RE: https://mastodon.social/@hannorein/116319800679957972

Pew pew pew Kessler Syndrome here we come! (Ok yes, we're already in Kessler Syndrome, this is Kessler Syndrome: small collisions happen more and more frequently)

Follow up: I didn't read carefully. This may have been caused by an internal explosion rather than a debris collision (similar to what happened to another Starlink satellite a couple months ago). So... SpaceX will make Kessler Syndrome happen even faster with their exploding satellites, I guess. Weeee
@sundogplanets But we are assured the debris will deorbit in a matter of weeks! How could this possibly be an issue??? /s

@sundogplanets

starlink satellites. lifespan management via RUD. loverly...

@sundogplanets How can one possibly distinguish one from the other?
@hannorein Maybe the velocity distribution of debris? Or the size distribution? I'm trusting that LeoLabs knows what they're talking about (not sure if that's a good assumption or not)
@sundogplanets @hannorein Over the years ago Dr. Arjun Tan authored a series of papers on exploding satellites (by internal and external events) https://www.ripublication.com/Volume/aasav4n1.htm The plots therein give some velocity distributions.
AASA, Advances in Aerospace Science and Applications, Computer Science Journals, Journals Publishers, Computer Science Journals in India, Indian Journals Subscription Agency, Indian Books Distributor

Communications in Mathematical Analysis

@sundogplanets @hannorein But that's also like discussing whether a domino chain was set off by a bullet or a butterfly. A few links down the reaction and it's just academic.

@_thegeoff @sundogplanets @hannorein

Yup. Once all that junk up there starts smashing into each other, all it takes is a triggering event, and you can get a cascading series of collisions, like a room full of mousetraps and ping-pong balls.

@sundogplanets @hannorein IIRC they use radar primarily, so I bet it means they didn't see anything moving fast until they suddenly saw a lot of things moving fast

@hannorein @sundogplanets

The last time this happened; LeoLabs attributed it to an internal explosion because there was no known debris passing near the Starlink concerned and because it happened at relatively low altitude, where the density of small untracked pieces of debris is lower.

@michael_w_busch @sundogplanets So I guess it's a probabilistic argument. Fair enough.

@hannorein @sundogplanets

That it has happened multiple times also suggests a failure mode for the satellites. SpaceX cutting corners on testing to cut costs is not new.

@michael_w_busch @sundogplanets I can imagine a scenario where a small debris particle hits the satellite, maybe somewhere important like a fuel talk, and it then breaks apart without a big net momentum change?
@hannorein
Shouldn't the net momentum be different from an internal explosion and an external hit? But this would require that you can measure the mass and velocity of the fragments. Is that possible?
@sundogplanets

@brunthal @hannorein @sundogplanets

Few gram at at a few km/s vs. several 100kg. Not sure that's easily measurable.

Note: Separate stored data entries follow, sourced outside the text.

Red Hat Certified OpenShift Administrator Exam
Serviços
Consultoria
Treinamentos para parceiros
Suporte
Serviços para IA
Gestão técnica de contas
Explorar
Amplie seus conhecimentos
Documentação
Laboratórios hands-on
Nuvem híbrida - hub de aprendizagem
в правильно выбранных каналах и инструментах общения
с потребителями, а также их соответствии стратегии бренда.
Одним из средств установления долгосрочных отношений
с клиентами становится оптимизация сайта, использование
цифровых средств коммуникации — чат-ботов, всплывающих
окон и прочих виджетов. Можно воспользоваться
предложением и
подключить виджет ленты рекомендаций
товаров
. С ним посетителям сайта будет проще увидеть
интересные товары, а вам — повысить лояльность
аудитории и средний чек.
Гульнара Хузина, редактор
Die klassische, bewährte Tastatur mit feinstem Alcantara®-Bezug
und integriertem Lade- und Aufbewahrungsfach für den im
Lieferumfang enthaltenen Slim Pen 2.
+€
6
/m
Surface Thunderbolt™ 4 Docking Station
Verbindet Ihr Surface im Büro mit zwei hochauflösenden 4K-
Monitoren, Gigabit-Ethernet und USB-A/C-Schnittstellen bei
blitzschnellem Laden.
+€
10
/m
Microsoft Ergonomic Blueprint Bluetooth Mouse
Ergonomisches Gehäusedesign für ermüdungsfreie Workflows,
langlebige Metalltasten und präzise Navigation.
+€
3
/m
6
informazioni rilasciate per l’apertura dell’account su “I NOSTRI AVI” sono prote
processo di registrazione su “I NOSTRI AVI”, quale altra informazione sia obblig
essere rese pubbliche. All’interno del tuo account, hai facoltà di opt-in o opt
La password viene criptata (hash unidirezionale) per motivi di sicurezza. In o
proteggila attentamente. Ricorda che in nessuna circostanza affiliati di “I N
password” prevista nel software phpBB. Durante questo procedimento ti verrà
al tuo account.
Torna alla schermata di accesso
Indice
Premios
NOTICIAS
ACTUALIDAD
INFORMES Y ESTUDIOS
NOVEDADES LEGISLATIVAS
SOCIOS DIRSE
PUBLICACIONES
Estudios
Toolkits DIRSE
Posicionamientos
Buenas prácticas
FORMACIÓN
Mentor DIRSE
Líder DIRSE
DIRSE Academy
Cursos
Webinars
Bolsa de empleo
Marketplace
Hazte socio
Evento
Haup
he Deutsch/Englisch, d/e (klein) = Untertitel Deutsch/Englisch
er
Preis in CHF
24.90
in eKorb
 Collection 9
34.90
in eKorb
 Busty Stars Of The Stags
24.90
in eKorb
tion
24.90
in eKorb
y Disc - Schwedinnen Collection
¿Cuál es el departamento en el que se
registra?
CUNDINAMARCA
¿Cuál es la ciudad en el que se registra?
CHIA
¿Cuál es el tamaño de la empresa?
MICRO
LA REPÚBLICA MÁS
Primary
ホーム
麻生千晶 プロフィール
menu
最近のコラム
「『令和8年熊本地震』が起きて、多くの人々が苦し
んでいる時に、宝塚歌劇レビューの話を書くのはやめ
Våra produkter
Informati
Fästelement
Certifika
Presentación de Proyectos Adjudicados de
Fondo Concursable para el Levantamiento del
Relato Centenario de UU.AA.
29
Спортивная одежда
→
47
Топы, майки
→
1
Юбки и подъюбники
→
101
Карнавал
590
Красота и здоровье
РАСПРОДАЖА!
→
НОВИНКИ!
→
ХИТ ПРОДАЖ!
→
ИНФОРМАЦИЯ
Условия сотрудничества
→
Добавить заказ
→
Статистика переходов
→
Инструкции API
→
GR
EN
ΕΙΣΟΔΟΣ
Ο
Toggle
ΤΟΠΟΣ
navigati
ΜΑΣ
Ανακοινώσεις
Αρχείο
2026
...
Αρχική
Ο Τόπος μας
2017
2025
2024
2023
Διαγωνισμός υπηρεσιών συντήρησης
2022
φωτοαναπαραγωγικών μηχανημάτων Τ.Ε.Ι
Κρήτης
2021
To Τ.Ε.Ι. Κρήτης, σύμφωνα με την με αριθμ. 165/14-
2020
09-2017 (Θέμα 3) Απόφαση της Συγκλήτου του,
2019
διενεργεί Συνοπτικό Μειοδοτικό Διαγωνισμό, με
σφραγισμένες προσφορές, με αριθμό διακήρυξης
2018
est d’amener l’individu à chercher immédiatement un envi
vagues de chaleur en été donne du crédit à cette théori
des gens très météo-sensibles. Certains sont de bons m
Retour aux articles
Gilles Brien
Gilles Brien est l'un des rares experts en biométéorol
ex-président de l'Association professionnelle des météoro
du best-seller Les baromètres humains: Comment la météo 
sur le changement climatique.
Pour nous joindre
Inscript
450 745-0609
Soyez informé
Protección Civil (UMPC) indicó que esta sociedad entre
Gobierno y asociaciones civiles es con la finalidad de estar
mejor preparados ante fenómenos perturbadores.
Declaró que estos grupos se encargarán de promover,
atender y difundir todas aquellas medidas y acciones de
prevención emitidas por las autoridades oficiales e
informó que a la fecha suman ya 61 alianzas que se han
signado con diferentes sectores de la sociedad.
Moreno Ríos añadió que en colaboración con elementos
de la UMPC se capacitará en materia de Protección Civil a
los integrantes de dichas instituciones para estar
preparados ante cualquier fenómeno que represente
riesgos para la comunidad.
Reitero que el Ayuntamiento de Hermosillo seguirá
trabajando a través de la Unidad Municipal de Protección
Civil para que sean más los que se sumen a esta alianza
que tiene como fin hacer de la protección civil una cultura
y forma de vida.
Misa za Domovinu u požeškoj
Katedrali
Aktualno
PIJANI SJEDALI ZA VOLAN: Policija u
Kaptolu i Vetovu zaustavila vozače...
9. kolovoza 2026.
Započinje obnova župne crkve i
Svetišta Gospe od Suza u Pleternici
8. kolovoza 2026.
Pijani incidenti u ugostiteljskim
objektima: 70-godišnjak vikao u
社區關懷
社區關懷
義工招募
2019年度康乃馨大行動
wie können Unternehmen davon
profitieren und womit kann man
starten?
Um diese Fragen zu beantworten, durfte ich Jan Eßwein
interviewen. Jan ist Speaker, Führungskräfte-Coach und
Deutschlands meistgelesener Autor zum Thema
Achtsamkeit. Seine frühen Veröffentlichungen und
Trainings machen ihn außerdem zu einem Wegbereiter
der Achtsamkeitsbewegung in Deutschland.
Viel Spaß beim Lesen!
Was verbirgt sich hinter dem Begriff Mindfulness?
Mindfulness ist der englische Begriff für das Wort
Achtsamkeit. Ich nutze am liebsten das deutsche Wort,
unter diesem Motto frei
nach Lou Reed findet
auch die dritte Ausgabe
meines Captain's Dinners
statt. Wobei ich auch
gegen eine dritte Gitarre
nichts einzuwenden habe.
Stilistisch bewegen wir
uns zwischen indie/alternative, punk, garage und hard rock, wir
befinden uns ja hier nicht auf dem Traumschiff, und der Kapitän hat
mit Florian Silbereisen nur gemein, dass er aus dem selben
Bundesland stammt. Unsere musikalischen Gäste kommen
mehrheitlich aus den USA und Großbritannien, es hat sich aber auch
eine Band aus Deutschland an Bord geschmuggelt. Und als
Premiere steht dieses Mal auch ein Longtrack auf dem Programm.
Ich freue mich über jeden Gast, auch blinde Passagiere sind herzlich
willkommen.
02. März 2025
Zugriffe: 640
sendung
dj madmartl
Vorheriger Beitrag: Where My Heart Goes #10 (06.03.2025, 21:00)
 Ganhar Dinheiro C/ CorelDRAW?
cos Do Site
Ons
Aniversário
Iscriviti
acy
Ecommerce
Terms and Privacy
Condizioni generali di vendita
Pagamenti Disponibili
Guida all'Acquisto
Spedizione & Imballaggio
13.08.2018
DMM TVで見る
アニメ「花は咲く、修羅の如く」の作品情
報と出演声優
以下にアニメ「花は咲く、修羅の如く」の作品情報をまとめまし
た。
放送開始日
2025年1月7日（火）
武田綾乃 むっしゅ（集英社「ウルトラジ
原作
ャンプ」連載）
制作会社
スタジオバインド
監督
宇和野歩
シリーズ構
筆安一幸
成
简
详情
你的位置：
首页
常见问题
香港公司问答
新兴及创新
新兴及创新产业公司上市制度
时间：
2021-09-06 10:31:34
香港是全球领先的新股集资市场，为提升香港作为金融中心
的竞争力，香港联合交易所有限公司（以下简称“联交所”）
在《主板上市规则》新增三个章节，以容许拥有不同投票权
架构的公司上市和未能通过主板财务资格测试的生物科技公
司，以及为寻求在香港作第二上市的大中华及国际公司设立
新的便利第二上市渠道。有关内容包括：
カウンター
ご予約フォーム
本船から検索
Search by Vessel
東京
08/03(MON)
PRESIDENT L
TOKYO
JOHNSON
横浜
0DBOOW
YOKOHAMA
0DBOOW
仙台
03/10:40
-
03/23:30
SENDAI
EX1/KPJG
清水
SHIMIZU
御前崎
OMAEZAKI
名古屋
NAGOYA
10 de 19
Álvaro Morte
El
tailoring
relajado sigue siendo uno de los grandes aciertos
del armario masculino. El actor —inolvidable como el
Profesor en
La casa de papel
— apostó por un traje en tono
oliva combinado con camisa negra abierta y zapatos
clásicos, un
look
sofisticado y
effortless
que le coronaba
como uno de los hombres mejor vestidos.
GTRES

@sundogplanets How can they make exploding LEO satellites? It would seem unexplodyness would be a prerequisite for good satellite design.

@davep @sundogplanets

When every satellite is a one-off you lavish extra care and testing on each. When you are making a small batch of satellites you still have time for care and testing and, besides, if your failure rate is one in a thousand it's pretty unlikely you've got a bad one in the batch anyway.

But when you mass produce millions of satellites, even if your failure rate is *still* one in a thousand it means you are pretty much guaranteed to have thousands of failures.

@sundogplanets a megaconstellation of exploding satellites. What could go wrong?

@sundogplanets

The remains of Starlink 34343 will be more or less at the Zenith in the UK shortly 😕

#Starlink #34343 #UK

@simonzerafa @sundogplanets
It dis-assembled itself?
I read earlier today that they unexpectedly lost comms with it.
Do we know had happened to it?

RE: https://mastodon.online/@michael_w_busch/116319821676732665

@simonzerafa @sundogplanets
Apparently QA is a problem
2nd time they fell apart on there own. They think they can do a million datacentre sats? Fanatsy!

https://mastodon.ie/@michael_w_busch@mastodon.online/116319821796441008

@sundogplanets SPACE eXplosion it was there in the name all along.
@sundogplanets wondering at this point if it may be better if we had a few years of Kessler. Just to stop the stupid starlink and co launches and reassess.

@sundogplanets Ok, so instead of "flight whatever your are GO for TLI" mankind should also prepare for more "flight whatever, Huston UHF comm check"....

At least that´s how I would put it.

Or maybe: The guy who want´s himself emperor of Mars and become mankind a multi-planetary species is the same one who kills our chances getting anywhere above LEO.

edit: it´s TLI and not TIL

@sundogplanets I think it is too late for prevention and focus should shift to resolution.
@sundogplanets It's just a fragment creation event from an internal energetic event. Like what happens after you eat a burrito.